I made a lexer that takes in custom token rules, and outputs a stream of tokens. Similar too moo.js, my first take at this was a pretty good success, though it was very slow. (There was a bottle neck when matching results, wasn’t using roblox’s pattern references at the time). Coming in at about 3 milliseconds for a 3 lined string, and scaled linearly just about based on the token size. I was comparing it to boat bombers lexer speeds, which was extremely faster, about 0.1 milliseconds for that same string, and only seeing upwards of ~4 milliseconds after I had had enough, seeing my lexer was reaching 30-40 milliseconds. I went back to the drawing board, and after a few frustrating roblox crashes (Had so much trouble with coroutines), I’ve made a faster lexer which can take in custom token and supports type and value transforms. With speeds comparable to boat’s lexer. Some example code is below, same string, invoked in separate coroutines, and outputs how fast both lexers did.
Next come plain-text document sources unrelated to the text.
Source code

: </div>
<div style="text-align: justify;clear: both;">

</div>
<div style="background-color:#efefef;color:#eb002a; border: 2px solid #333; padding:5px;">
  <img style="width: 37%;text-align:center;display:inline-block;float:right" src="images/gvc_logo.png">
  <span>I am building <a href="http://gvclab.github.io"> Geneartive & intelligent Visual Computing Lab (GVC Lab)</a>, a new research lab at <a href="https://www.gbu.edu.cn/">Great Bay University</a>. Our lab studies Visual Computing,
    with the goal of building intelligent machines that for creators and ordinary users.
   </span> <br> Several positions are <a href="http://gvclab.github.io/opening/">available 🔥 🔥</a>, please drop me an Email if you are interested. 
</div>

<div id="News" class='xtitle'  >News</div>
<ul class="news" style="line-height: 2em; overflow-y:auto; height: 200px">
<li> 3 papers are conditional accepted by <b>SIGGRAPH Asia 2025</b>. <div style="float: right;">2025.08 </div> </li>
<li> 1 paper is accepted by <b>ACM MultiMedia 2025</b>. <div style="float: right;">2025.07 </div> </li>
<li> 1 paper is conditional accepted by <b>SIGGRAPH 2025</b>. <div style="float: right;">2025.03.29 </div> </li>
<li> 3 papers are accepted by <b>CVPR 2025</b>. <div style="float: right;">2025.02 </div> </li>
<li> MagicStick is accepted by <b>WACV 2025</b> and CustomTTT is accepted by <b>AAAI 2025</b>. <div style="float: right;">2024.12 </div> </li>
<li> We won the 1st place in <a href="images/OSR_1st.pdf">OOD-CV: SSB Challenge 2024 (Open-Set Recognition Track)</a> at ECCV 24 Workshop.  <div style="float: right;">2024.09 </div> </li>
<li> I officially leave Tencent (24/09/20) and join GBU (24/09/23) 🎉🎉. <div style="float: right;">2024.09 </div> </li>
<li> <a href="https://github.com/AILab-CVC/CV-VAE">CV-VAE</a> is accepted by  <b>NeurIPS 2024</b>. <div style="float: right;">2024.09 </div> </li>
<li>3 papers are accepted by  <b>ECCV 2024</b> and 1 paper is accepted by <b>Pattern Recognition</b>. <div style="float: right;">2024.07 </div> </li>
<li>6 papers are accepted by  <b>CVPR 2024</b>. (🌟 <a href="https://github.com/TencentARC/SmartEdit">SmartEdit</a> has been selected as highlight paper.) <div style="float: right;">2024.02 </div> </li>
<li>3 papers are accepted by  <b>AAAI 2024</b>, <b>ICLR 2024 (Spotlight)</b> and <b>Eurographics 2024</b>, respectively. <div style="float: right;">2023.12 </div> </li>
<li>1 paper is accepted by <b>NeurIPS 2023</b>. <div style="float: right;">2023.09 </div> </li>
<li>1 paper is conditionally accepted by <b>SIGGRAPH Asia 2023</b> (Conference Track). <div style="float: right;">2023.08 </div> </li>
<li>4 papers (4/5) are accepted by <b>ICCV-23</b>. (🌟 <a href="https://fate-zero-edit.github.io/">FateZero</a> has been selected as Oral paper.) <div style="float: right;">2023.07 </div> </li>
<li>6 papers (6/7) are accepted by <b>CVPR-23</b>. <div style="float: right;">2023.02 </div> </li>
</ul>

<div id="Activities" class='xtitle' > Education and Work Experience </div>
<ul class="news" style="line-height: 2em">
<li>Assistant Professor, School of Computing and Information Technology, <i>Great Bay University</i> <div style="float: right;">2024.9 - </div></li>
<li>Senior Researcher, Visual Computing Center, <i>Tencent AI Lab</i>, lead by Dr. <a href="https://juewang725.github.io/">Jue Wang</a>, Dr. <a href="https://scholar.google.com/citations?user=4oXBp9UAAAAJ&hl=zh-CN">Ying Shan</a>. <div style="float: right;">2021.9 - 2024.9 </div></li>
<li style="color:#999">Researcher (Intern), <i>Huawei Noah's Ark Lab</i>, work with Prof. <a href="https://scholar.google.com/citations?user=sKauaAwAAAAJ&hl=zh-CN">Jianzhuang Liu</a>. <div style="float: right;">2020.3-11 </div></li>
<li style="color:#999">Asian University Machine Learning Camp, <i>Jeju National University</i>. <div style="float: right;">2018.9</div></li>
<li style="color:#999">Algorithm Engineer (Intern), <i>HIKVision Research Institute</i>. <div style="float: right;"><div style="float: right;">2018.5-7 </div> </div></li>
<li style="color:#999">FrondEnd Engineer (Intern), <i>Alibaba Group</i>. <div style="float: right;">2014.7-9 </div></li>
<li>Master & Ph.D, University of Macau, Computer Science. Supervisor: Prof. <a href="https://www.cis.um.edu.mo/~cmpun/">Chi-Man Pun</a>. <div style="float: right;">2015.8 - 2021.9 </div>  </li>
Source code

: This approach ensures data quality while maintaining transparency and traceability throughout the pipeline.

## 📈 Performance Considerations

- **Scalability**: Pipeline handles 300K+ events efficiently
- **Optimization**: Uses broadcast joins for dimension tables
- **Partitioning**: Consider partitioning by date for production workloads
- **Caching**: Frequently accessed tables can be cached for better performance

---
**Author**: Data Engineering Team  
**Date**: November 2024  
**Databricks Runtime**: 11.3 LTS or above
—Edit just realized one of my tokens is messed up , as I said i’ll do more tests and make sure everything is optimal for both sides
local tokens = {
{token = "WS", match = "[ \\t]+"};
{token = "Comment", match = "//.*\\n?"};
{token = "String", match = "(['\"])[^\\n]*%1", type = function(inp)
if inp == "\"\"" or inp == "''" then return "Empty-String" end
end};
{token = "INC-String", match = "(['\"])[^\n]+%1", shouldThrow = true};
{token = "Iden", match = "[a-zA-Z_][a-zA-Z%d_]*", type = function(inp)
local keyword = {"while", "var", "for", "if", "local"}
local builtin = {"print", "string"}
if table.find(keywords, inp) then return "Keywords" elseif table.find(builtins, inp) then return "Global" end
end};
{token = "Number", match = "%d(.?)%d*", type = function(inp)
if string.find(inp, "%.") then
return "Float"
end
return "Number"
end};
{token = "Operators", match = "[:;<>/~%*%(%)\\%-=,{}%.#^%+%%]"};
{token = "newline", match = "\n"};
{token = "exception", match = ".+",error = true}
}
local lexer = lex.compile(tokens)
local testLex = require(script.ModuleScript)
texbox:GetPropertyChangedSignal("Text"):Connect(function()
lexer.reset(texbox.Text)
--My lexer
local nav = testLex.navigator()
nav:SetSource(texbox.Text)
--Boats lexer
coroutine.resume(coroutine.create(function()
local start1 = os.clock()
for token, src in nav.Next do
end
print(string.format("Boat's lexer took %.2f ms", (os.clock()-start1)*1000 ))
end))
coroutine.resume(coroutine.create(function()
local start2 = os.clock()
for token in lexer.next do
end
print(string.format("My lexer took %.2f ms", (os.clock()-start2)*1000 ))
end))
end)
And after (very limited, i’ll be doing way more and heavier benchmarking later) running and pasting a few simple code samples…BOOM!
I’m pretty proud of it, although i’m not too hyped yet, after the further tests, i’ll have to either go back to the drawing board, or I’ll probably release it for public use. Thanks for reading, i’ll have a test link in a few minutes, where you can just open the developer console and see the prints as you type.
Also: @boatbomber , thanks for the inspiration man, your work really inspires me as a programmer.